'Cooling' back in frame as Feb home sales rise

'Cooling' back in frame as Feb home sales rise

It seems the government's property cooling measures have lost their 'cool factor', as February marked the highest number of units sold by developers in a month since July 2009.
Urban Redevelopment Authority (URA) figures reflected a total of 2,413 private homes - excluding executive condominiums (ECs) - being sold in the month of February.

This is 29 per cent more than in January (the month that Chinese New Year fell this year) and more than double that sold in the same period last year.

If ECs were added to the mix, the spike was even more impressive, with a total of 3,138 units sold in February - up 51 per cent from January's 2,077 units.
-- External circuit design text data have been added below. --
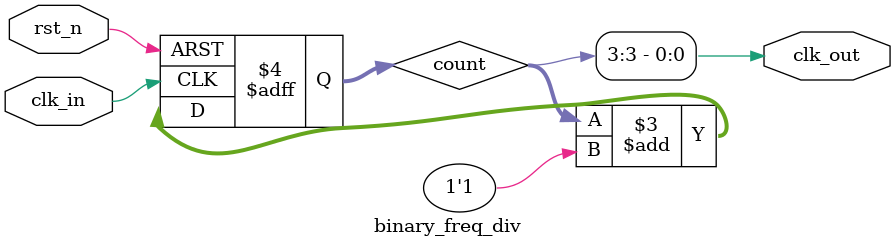
<source format=sv>
module binary_freq_div #(parameter WIDTH = 4) (
    input wire clk_in,
    input wire rst_n,
    output wire clk_out
);
    reg [WIDTH-1:0] count;
    
    always @(posedge clk_in or negedge rst_n) begin
        if (!rst_n)
            count <= {WIDTH{1'b0}};
        else
            count <= count + 1'b1;
    end
    
    assign clk_out = count[WIDTH-1];
endmodule
</source>
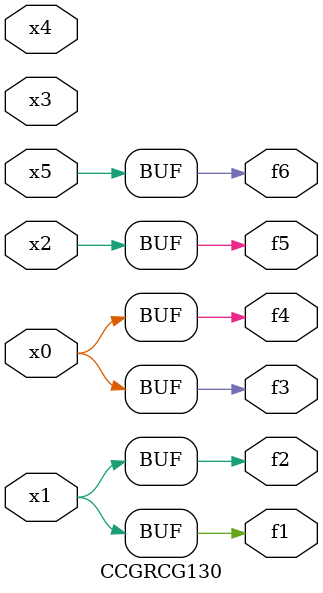
<source format=v>
module CCGRCG130(
	input x0, x1, x2, x3, x4, x5,
	output f1, f2, f3, f4, f5, f6
);
	assign f1 = x1;
	assign f2 = x1;
	assign f3 = x0;
	assign f4 = x0;
	assign f5 = x2;
	assign f6 = x5;
endmodule

</source>
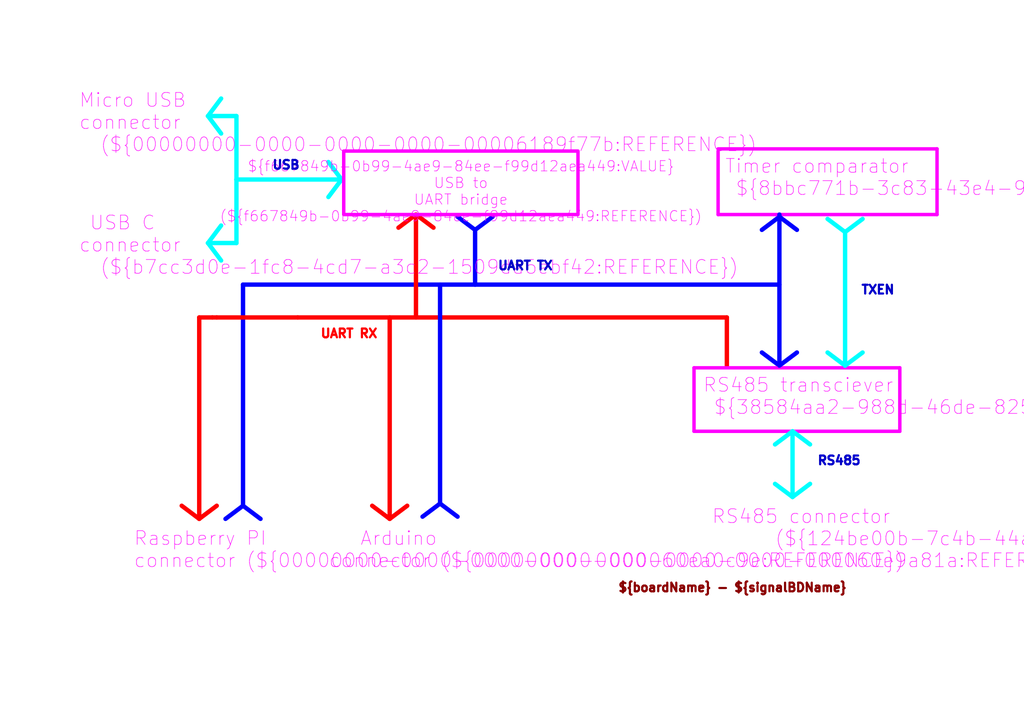
<source format=kicad_sch>
(kicad_sch
	(version 20250114)
	(generator "eeschema")
	(generator_version "9.0")
	(uuid "55f62029-af66-4168-97aa-c791fab7ce0f")
	(paper "A4")
	(title_block
		(title "${boardName} - ${signalBDName}")
		(date "2025-08-16")
		(rev "1.2")
	)
	(lib_symbols)
	(text "RS485 transciever\n ${38584aa2-988d-46de-8254-7374da227f54:VALUE} (${38584aa2-988d-46de-8254-7374da227f54:REFERENCE})"
		(exclude_from_sim no)
		(at 203.835 120.65 0)
		(effects
			(font
				(size 4 4)
				(color 255 0 255 1)
			)
			(justify left bottom)
		)
		(uuid "39516721-6a93-4bc5-98ec-a0890dd02987")
	)
	(text "${boardName} - ${signalBDName}"
		(exclude_from_sim no)
		(at 179.07 172.085 0)
		(effects
			(font
				(size 2.5 2.5)
				(thickness 0.8)
				(bold yes)
				(color 132 0 0 1)
			)
			(justify left bottom)
		)
		(uuid "397a68bc-851f-47f4-a9cd-83f44bcbc2c1")
	)
	(text "RS485 connector\n      (${124be00b-7c4b-44a1-ac37-f5e21129a574:REFERENCE})"
		(exclude_from_sim no)
		(at 206.375 158.75 0)
		(effects
			(font
				(size 4 4)
				(color 255 0 255 1)
			)
			(justify left bottom)
		)
		(uuid "59c4f36e-fc45-421a-a7bd-ec2068e88d45")
	)
	(text "Raspberry PI\nconnector (${00000000-0000-0000-0000-000060ea0c9e:REFERENCE})"
		(exclude_from_sim no)
		(at 38.735 165.1 0)
		(effects
			(font
				(size 4 4)
				(color 255 0 255 1)
			)
			(justify left bottom)
		)
		(uuid "85a1f0e9-82d1-4c0a-83a1-9ad87d9a6262")
	)
	(text "UART TX"
		(exclude_from_sim no)
		(at 144.145 78.74 0)
		(effects
			(font
				(size 2.54 2.54)
				(thickness 1.016)
				(bold yes)
			)
			(justify left bottom)
		)
		(uuid "92323ced-56fb-4eb1-886c-1bfe59251cc2")
	)
	(text " USB C\nconnector\n  (${b7cc3d0e-1fc8-4cd7-a3c2-1509da6ebf42:REFERENCE})"
		(exclude_from_sim no)
		(at 22.86 80.01 0)
		(effects
			(font
				(size 4 4)
				(color 255 0 255 1)
			)
			(justify left bottom)
		)
		(uuid "95f75311-8d46-4729-8904-d1a17912942b")
	)
	(text "UART RX"
		(exclude_from_sim no)
		(at 92.71 98.425 0)
		(effects
			(font
				(size 2.54 2.54)
				(thickness 1.016)
				(bold yes)
				(color 255 0 0 1)
			)
			(justify left bottom)
		)
		(uuid "a8f6e98f-4036-475c-a956-d00fd29cf9b8")
	)
	(text "RS485"
		(exclude_from_sim no)
		(at 236.855 135.255 0)
		(effects
			(font
				(size 2.54 2.54)
				(thickness 1.016)
				(bold yes)
			)
			(justify left bottom)
		)
		(uuid "bc2c019b-bef7-4bf2-af6f-90461be74c4b")
	)
	(text "TXEN"
		(exclude_from_sim no)
		(at 249.555 85.725 0)
		(effects
			(font
				(size 2.54 2.54)
				(thickness 1.016)
				(bold yes)
			)
			(justify left bottom)
		)
		(uuid "c20e3740-6e34-4fd9-97a7-2a7937977eba")
	)
	(text "USB"
		(exclude_from_sim no)
		(at 78.74 49.53 0)
		(effects
			(font
				(size 2.54 2.54)
				(thickness 1.016)
				(bold yes)
			)
			(justify left bottom)
		)
		(uuid "dbea5397-9e7a-49da-b088-227b8f4acf9a")
	)
	(text "Timer comparator\n ${8bbc771b-3c83-43e4-9319-f143e5621448:VALUE} (${8bbc771b-3c83-43e4-9319-f143e5621448:REFERENCE})"
		(exclude_from_sim no)
		(at 210.185 57.15 0)
		(effects
			(font
				(size 4 4)
				(color 255 0 255 1)
			)
			(justify left bottom)
		)
		(uuid "ea5610a3-f9d3-4ecc-adee-38efb0a5fc1c")
	)
	(text "   Arduino\nconnector (${00000000-0000-0000-0000-000060e9a81a:REFERENCE})"
		(exclude_from_sim no)
		(at 95.25 165.1 0)
		(effects
			(font
				(size 4 4)
				(color 255 0 255 1)
			)
			(justify left bottom)
		)
		(uuid "eb3f79e7-56c8-4cdf-b525-a948af1e2655")
	)
	(text "Micro USB\nconnector\n  (${00000000-0000-0000-0000-00006189f77b:REFERENCE})"
		(exclude_from_sim no)
		(at 22.86 44.45 0)
		(effects
			(font
				(size 4 4)
				(color 255 0 255 1)
			)
			(justify left bottom)
		)
		(uuid "ebd0fbe5-b6ec-466b-b24b-b51b80676d6c")
	)
	(text_box " ${f667849b-0b99-4ae9-84ee-f99d12aea449:VALUE} USB to\nUART bridge (${f667849b-0b99-4ae9-84ee-f99d12aea449:REFERENCE})"
		(exclude_from_sim no)
		(at 99.695 43.815 0)
		(size 67.945 18.415)
		(margins 2.75 2.75 2.75 2.75)
		(stroke
			(width 1)
			(type default)
			(color 255 0 255 1)
		)
		(fill
			(type none)
		)
		(effects
			(font
				(size 3 3)
				(color 255 0 255 1)
			)
		)
		(uuid "4dcba3a1-64f1-4553-8c0a-4196732dce03")
	)
	(polyline
		(pts
			(xy 68.58 70.485) (xy 68.58 52.07)
		)
		(stroke
			(width 1.27)
			(type solid)
			(color 0 255 255 1)
		)
		(uuid "02c9ee53-9e08-4e2a-b71d-4cdd73d8a3c3")
	)
	(polyline
		(pts
			(xy 271.78 43.18) (xy 208.28 43.18)
		)
		(stroke
			(width 1)
			(type solid)
			(color 255 0 255 1)
		)
		(uuid "03104d51-87fd-4c57-a3bd-604a2313a4b0")
	)
	(polyline
		(pts
			(xy 229.87 125.095) (xy 229.87 144.145)
		)
		(stroke
			(width 1.27)
			(type solid)
			(color 0 255 255 1)
		)
		(uuid "035baed1-eeb9-4c85-a2bd-0bd28c2dcd43")
	)
	(polyline
		(pts
			(xy 70.485 82.55) (xy 226.06 82.55)
		)
		(stroke
			(width 1.27)
			(type solid)
			(color 0 0 255 1)
		)
		(uuid "05399450-05fc-4d49-85af-95779b51dc1c")
	)
	(polyline
		(pts
			(xy 70.485 146.685) (xy 75.565 150.495)
		)
		(stroke
			(width 1.27)
			(type solid)
			(color 0 0 255 1)
		)
		(uuid "0d2991da-2daf-40a7-8d51-8965b87e7ac5")
	)
	(polyline
		(pts
			(xy 250.19 63.5) (xy 245.11 67.31)
		)
		(stroke
			(width 1.27)
			(type solid)
			(color 0 255 255 1)
		)
		(uuid "1153ef80-4f6e-4ace-adcb-ae9f8f1e5fd9")
	)
	(polyline
		(pts
			(xy 226.06 62.23) (xy 226.06 82.55)
		)
		(stroke
			(width 1.27)
			(type solid)
			(color 0 0 255 1)
		)
		(uuid "14632b70-be48-44ed-a1bb-21e3ada2e7ad")
	)
	(polyline
		(pts
			(xy 271.78 62.23) (xy 208.28 62.23)
		)
		(stroke
			(width 1)
			(type solid)
			(color 255 0 255 1)
		)
		(uuid "1633c4a9-0ea0-4004-9b77-f15f8a0b57ee")
	)
	(polyline
		(pts
			(xy 127.635 146.05) (xy 132.715 149.86)
		)
		(stroke
			(width 1.27)
			(type solid)
			(color 0 0 255 1)
		)
		(uuid "17d46de4-83d0-4cec-a137-faba3e51d4dd")
	)
	(polyline
		(pts
			(xy 234.95 140.335) (xy 229.87 144.145)
		)
		(stroke
			(width 1.27)
			(type solid)
			(color 0 255 255 1)
		)
		(uuid "1dc51541-0f64-44d7-ad0a-80993f3fd089")
	)
	(polyline
		(pts
			(xy 229.87 144.145) (xy 224.79 140.335)
		)
		(stroke
			(width 1.27)
			(type solid)
			(color 0 255 255 1)
		)
		(uuid "24bf17be-eefa-49e5-b31d-95741ce62f7d")
	)
	(polyline
		(pts
			(xy 68.58 33.655) (xy 68.58 52.07)
		)
		(stroke
			(width 1.27)
			(type solid)
			(color 0 255 255 1)
		)
		(uuid "27b79515-2842-4ec7-85e9-f09bbc210703")
	)
	(polyline
		(pts
			(xy 231.14 102.235) (xy 226.06 106.045)
		)
		(stroke
			(width 1.27)
			(type solid)
			(color 0 0 255 1)
		)
		(uuid "2e96d0a7-f3d9-4e52-8108-a4125f6f0bbb")
	)
	(polyline
		(pts
			(xy 68.58 52.07) (xy 99.06 52.07)
		)
		(stroke
			(width 1.27)
			(type solid)
			(color 0 255 255 1)
		)
		(uuid "346c01e0-d9a1-4897-b1d2-11eed5a2ccaa")
	)
	(polyline
		(pts
			(xy 57.785 150.495) (xy 52.705 146.685)
		)
		(stroke
			(width 1.27)
			(type solid)
			(color 255 0 0 1)
		)
		(uuid "3c295221-23d5-4e04-881c-9b0cf13a3803")
	)
	(polyline
		(pts
			(xy 260.985 106.68) (xy 201.295 106.68)
		)
		(stroke
			(width 1)
			(type solid)
			(color 255 0 255 1)
		)
		(uuid "42978039-c14e-470f-b5e8-f74ac2617608")
	)
	(polyline
		(pts
			(xy 142.875 62.865) (xy 137.795 66.675)
		)
		(stroke
			(width 1.27)
			(type solid)
			(color 0 0 255 1)
		)
		(uuid "4b6aa619-eca3-42b2-9ce6-e7f3c510a778")
	)
	(polyline
		(pts
			(xy 57.785 92.075) (xy 61.595 92.075)
		)
		(stroke
			(width 1.27)
			(type solid)
			(color 255 0 0 1)
		)
		(uuid "4fffe33d-a524-4aa4-b4d7-da2721325e0d")
	)
	(polyline
		(pts
			(xy 86.36 92.075) (xy 210.82 92.075)
		)
		(stroke
			(width 1.27)
			(type solid)
			(color 255 0 0 1)
		)
		(uuid "5113b489-7c03-411a-8345-e532a970a420")
	)
	(polyline
		(pts
			(xy 224.79 128.905) (xy 229.87 125.095)
		)
		(stroke
			(width 1.27)
			(type solid)
			(color 0 255 255 1)
		)
		(uuid "53b8526c-ab94-4a38-9712-551b4d412988")
	)
	(polyline
		(pts
			(xy 245.11 67.31) (xy 240.03 63.5)
		)
		(stroke
			(width 1.27)
			(type solid)
			(color 0 255 255 1)
		)
		(uuid "5522f374-c313-4577-a79c-003d8ba2fd88")
	)
	(polyline
		(pts
			(xy 61.595 92.075) (xy 62.865 92.075)
		)
		(stroke
			(width 1.27)
			(type solid)
			(color 255 0 0 1)
		)
		(uuid "577bc53e-674c-4a8f-8202-7c5a09ba127a")
	)
	(polyline
		(pts
			(xy 201.295 106.68) (xy 201.295 125.095)
		)
		(stroke
			(width 1)
			(type solid)
			(color 255 0 255 1)
		)
		(uuid "60f348c1-beb4-4590-8998-b7692aaf000c")
	)
	(polyline
		(pts
			(xy 60.325 33.655) (xy 64.135 28.575)
		)
		(stroke
			(width 1.27)
			(type solid)
			(color 0 255 255 1)
		)
		(uuid "6208c6a7-687a-4cec-aa6c-a319c0a290d2")
	)
	(polyline
		(pts
			(xy 95.25 46.99) (xy 99.06 52.07)
		)
		(stroke
			(width 1.27)
			(type solid)
			(color 0 255 255 1)
		)
		(uuid "6a2586a0-a050-46e2-a5ae-0b5468ff2141")
	)
	(polyline
		(pts
			(xy 229.87 125.095) (xy 234.95 128.905)
		)
		(stroke
			(width 1.27)
			(type solid)
			(color 0 255 255 1)
		)
		(uuid "6c84db0a-794c-4d07-be57-b05dff6fb63b")
	)
	(polyline
		(pts
			(xy 120.65 62.865) (xy 120.65 92.075)
		)
		(stroke
			(width 1.27)
			(type solid)
			(color 255 0 0 1)
		)
		(uuid "6cd1cfd0-7f6a-48b9-927a-f420b764a803")
	)
	(polyline
		(pts
			(xy 208.28 43.815) (xy 208.28 62.23)
		)
		(stroke
			(width 1)
			(type solid)
			(color 255 0 255 1)
		)
		(uuid "740f0bf3-4faa-4616-b21e-29de6ecf505b")
	)
	(polyline
		(pts
			(xy 62.865 146.685) (xy 57.785 150.495)
		)
		(stroke
			(width 1.27)
			(type solid)
			(color 255 0 0 1)
		)
		(uuid "7456adae-9532-4dda-bafc-52746d73c258")
	)
	(polyline
		(pts
			(xy 271.78 43.18) (xy 271.78 62.23)
		)
		(stroke
			(width 1)
			(type solid)
			(color 255 0 255 1)
		)
		(uuid "7808a7d4-140d-44f5-829b-63bd002f7d8a")
	)
	(polyline
		(pts
			(xy 250.19 102.235) (xy 245.11 106.045)
		)
		(stroke
			(width 1.27)
			(type solid)
			(color 0 255 255 1)
		)
		(uuid "78142bc4-2609-4c8a-af6b-96fc4edba42c")
	)
	(polyline
		(pts
			(xy 137.795 66.675) (xy 132.715 62.865)
		)
		(stroke
			(width 1.27)
			(type solid)
			(color 0 0 255 1)
		)
		(uuid "7ce4a9fa-1e35-4522-8229-ee2bb64ea65d")
	)
	(polyline
		(pts
			(xy 245.11 67.31) (xy 245.11 106.045)
		)
		(stroke
			(width 1.27)
			(type solid)
			(color 0 255 255 1)
		)
		(uuid "7e2de997-057f-4789-a875-44cee6042689")
	)
	(polyline
		(pts
			(xy 226.06 62.865) (xy 231.14 66.675)
		)
		(stroke
			(width 1.27)
			(type solid)
			(color 0 0 255 1)
		)
		(uuid "9b451292-9481-4073-b0e8-c52cd4b45d88")
	)
	(polyline
		(pts
			(xy 68.58 70.485) (xy 60.325 70.485)
		)
		(stroke
			(width 1.27)
			(type solid)
			(color 0 255 255 1)
		)
		(uuid "9f51adc3-59b2-4bec-989e-2210cde40d14")
	)
	(polyline
		(pts
			(xy 64.135 38.735) (xy 60.325 33.655)
		)
		(stroke
			(width 1.27)
			(type solid)
			(color 0 255 255 1)
		)
		(uuid "a936309d-dcbc-47c4-8bc4-3068cfc49863")
	)
	(polyline
		(pts
			(xy 260.985 125.095) (xy 201.295 125.095)
		)
		(stroke
			(width 1)
			(type solid)
			(color 255 0 255 1)
		)
		(uuid "ada3da3f-568c-450f-89ab-cde034f7d748")
	)
	(polyline
		(pts
			(xy 260.985 106.68) (xy 260.985 125.095)
		)
		(stroke
			(width 1)
			(type solid)
			(color 255 0 255 1)
		)
		(uuid "afb444a9-94e6-4cf1-aaa8-17d91534bbe2")
	)
	(polyline
		(pts
			(xy 245.11 106.045) (xy 240.03 102.235)
		)
		(stroke
			(width 1.27)
			(type solid)
			(color 0 255 255 1)
		)
		(uuid "b4227c9d-93ef-40d7-b66a-d3ce969c4c08")
	)
	(polyline
		(pts
			(xy 60.325 33.655) (xy 68.58 33.655)
		)
		(stroke
			(width 1.27)
			(type solid)
			(color 0 255 255 1)
		)
		(uuid "b8493790-7949-484c-acde-f552fb0859b1")
	)
	(polyline
		(pts
			(xy 226.06 82.55) (xy 226.06 106.045)
		)
		(stroke
			(width 1.27)
			(type solid)
			(color 0 0 255 1)
		)
		(uuid "ba9a34f4-4329-4606-b676-540a0f5a47e1")
	)
	(polyline
		(pts
			(xy 70.485 82.55) (xy 70.485 146.685)
		)
		(stroke
			(width 1.27)
			(type solid)
			(color 0 0 255 1)
		)
		(uuid "c192f21d-bd0a-4358-a27b-636e233ee739")
	)
	(polyline
		(pts
			(xy 113.03 92.075) (xy 113.03 150.495)
		)
		(stroke
			(width 1.27)
			(type solid)
			(color 255 0 0 1)
		)
		(uuid "ca1cf1ba-aa9e-4a57-b288-fe966a7f84ac")
	)
	(polyline
		(pts
			(xy 113.03 150.495) (xy 107.95 146.685)
		)
		(stroke
			(width 1.27)
			(type solid)
			(color 255 0 0 1)
		)
		(uuid "cc58efed-88a2-4b28-89ba-4d46bef29ed7")
	)
	(polyline
		(pts
			(xy 57.785 92.075) (xy 57.785 150.495)
		)
		(stroke
			(width 1.27)
			(type solid)
			(color 255 0 0 1)
		)
		(uuid "d0ee705a-c9c5-4962-90b7-fee8e9634547")
	)
	(polyline
		(pts
			(xy 210.82 106.045) (xy 210.82 92.075)
		)
		(stroke
			(width 1.27)
			(type solid)
			(color 255 0 0 1)
		)
		(uuid "d2bc04b2-4464-4ea4-845b-63d69e8921c4")
	)
	(polyline
		(pts
			(xy 122.555 149.86) (xy 127.635 146.05)
		)
		(stroke
			(width 1.27)
			(type solid)
			(color 0 0 255 1)
		)
		(uuid "de6e4dbe-3424-4c90-ba04-93bdf1bdafb0")
	)
	(polyline
		(pts
			(xy 86.36 92.075) (xy 62.865 92.075)
		)
		(stroke
			(width 1.27)
			(type solid)
			(color 255 0 0 1)
		)
		(uuid "dff72a93-efb6-4c4d-a8da-3b5e54f95cf2")
	)
	(polyline
		(pts
			(xy 115.57 66.04) (xy 120.65 62.23)
		)
		(stroke
			(width 1.27)
			(type solid)
			(color 255 0 0 1)
		)
		(uuid "e20662f8-a926-4937-8a58-d81c065543a9")
	)
	(polyline
		(pts
			(xy 137.795 66.675) (xy 137.795 82.55)
		)
		(stroke
			(width 1.27)
			(type solid)
			(color 0 0 255 1)
		)
		(uuid "e88f0565-5a02-42db-8bd1-f93c308558e4")
	)
	(polyline
		(pts
			(xy 64.135 75.565) (xy 60.325 70.485)
		)
		(stroke
			(width 1.27)
			(type solid)
			(color 0 255 255 1)
		)
		(uuid "ec85000c-b5ce-4f4b-aee3-6e08fa4acadf")
	)
	(polyline
		(pts
			(xy 60.325 70.485) (xy 64.135 65.405)
		)
		(stroke
			(width 1.27)
			(type solid)
			(color 0 255 255 1)
		)
		(uuid "ef2ac10c-b067-4c26-a9e8-d66c0a97b782")
	)
	(polyline
		(pts
			(xy 226.06 106.045) (xy 220.98 102.235)
		)
		(stroke
			(width 1.27)
			(type solid)
			(color 0 0 255 1)
		)
		(uuid "f0d13374-bdc8-414e-9077-3d0f69b3e3f8")
	)
	(polyline
		(pts
			(xy 118.11 146.685) (xy 113.03 150.495)
		)
		(stroke
			(width 1.27)
			(type solid)
			(color 255 0 0 1)
		)
		(uuid "f452bae7-a250-4672-a7cc-41df39931213")
	)
	(polyline
		(pts
			(xy 99.06 52.07) (xy 95.25 57.15)
		)
		(stroke
			(width 1.27)
			(type solid)
			(color 0 255 255 1)
		)
		(uuid "f783150a-c40e-4e4b-aa9a-f470ef4fe043")
	)
	(polyline
		(pts
			(xy 220.98 66.675) (xy 226.06 62.865)
		)
		(stroke
			(width 1.27)
			(type solid)
			(color 0 0 255 1)
		)
		(uuid "f8adad2b-6779-4234-8832-2f028882f516")
	)
	(polyline
		(pts
			(xy 127.635 82.55) (xy 127.635 146.05)
		)
		(stroke
			(width 1.27)
			(type solid)
			(color 0 0 255 1)
		)
		(uuid "f911ec24-0459-4f76-acf6-9d744ace6e2a")
	)
	(polyline
		(pts
			(xy 65.405 150.495) (xy 70.485 146.685)
		)
		(stroke
			(width 1.27)
			(type solid)
			(color 0 0 255 1)
		)
		(uuid "fa923a14-d529-4ec9-b76d-cffe386521f2")
	)
	(polyline
		(pts
			(xy 120.65 62.23) (xy 125.73 66.04)
		)
		(stroke
			(width 1.27)
			(type solid)
			(color 255 0 0 1)
		)
		(uuid "fc889777-8da3-4c04-8d39-4ca2a888d55b")
	)
)

</source>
The robust buying sentiment revived conjecture that the government could act again to puncture any possible property bubble in the making. It has taken several steps of late, including an additional buyer's stamp duty (ABSD), to cool the market.

A Ministry of National Development (MND) spokesman confirmed that the authorities were keeping a sharp eye on the developments, saying: 'The government will continue to monitor the market closely and, if necessary, we will introduce further measures to ensure a stable and sustainable property market.'

As a result of this strong market performance, policy risk has been elevated but not to a level where any immediate government intervention is expected. However, should transaction volume continue to rise unabated by March, then the risk of further measures is quite likely.

The main demand driver has been low mortgage rates, which are generally below 1.5 per cent. Short of having an interest rate policy of some sort, administrative measures have not been effective in reining in the buying penchant. Unless interest rates rise very significantly, it would have little impact on demand.

Moreover, the creative promotions and sweeteners dangled by developers in various forms to cushion the impact of the ABSD - such as part absorption of the stamp duty, price discounts, early bird or VIP preview prices, as well as furniture and fit-out vouchers - have also encouraged homebuyers to commit.

Sales of ECs (a type of hybrid public-private housing) also soared, with 725 units sold in February, more than treble the 205 units in January and almost six times the volume sold in the year-earlier period, making it the highest monthly figure since the resumption of EC sales in October 2010.

The increased demand for ECs was expected especially after the income ceiling for it was raised last August, resulting in a larger pool of eligible buyers.

Top-selling projects for the month included Parc Rosewood (380 units sold at $994 psf median price), Guillemard Edge in Geylang (275 units sold at $1,215 psf median price) and Watertown at Punggol (182 units sold at $1,341 psf median price).

Notably, Guillemard Edge - which sold all the units that were released - was one of the new launches during the month, together with other developments such as Bartley Residences and Casa Cambio.

Among ECs, Twin Waterfalls at Punggol was the most well received with 257 units sold at a median price of $727 psf.

The most expensive unit sold by a developer for the month was an apartment at Scotts Square, which transacted at $4,661 psf.

However the sales volume of such luxury homes continues to remain low with only 11 units priced above $2,500 psf being sold in February, putting sales in the high- end bracket at a 'standstill'.

The demand in the city centre is expected to remain subdued as it has a higher proportion of foreign buyers compared with suburban areas.

Much of the action was in the mass-market outside core region (OCR), with 1,830 units being sold in the month compared with 1,761 in the month before. This was despite the fact that the number of OCR units released by developers fell 21 per cent month- on-month to 1,567 in February.

Some 56 units were sold in the core central region (CCR) and 527 in the rest of central region (RCR).

The number of units launched but unsold has also risen steadily since last October - when it stood at 5,922 - to 7,586 in February.

Some consultants feel that with an increasing pipeline of projects rolling out in the months to come, demand could potentially continue to chase supply. This may result in the return of en bloc sales and reignite foreigner purchases.

Upcoming launches include Allgreen's 928-unit Riversails in Sengkang and MCL Land's 679-unit Ripple Bay in Pasir Ris.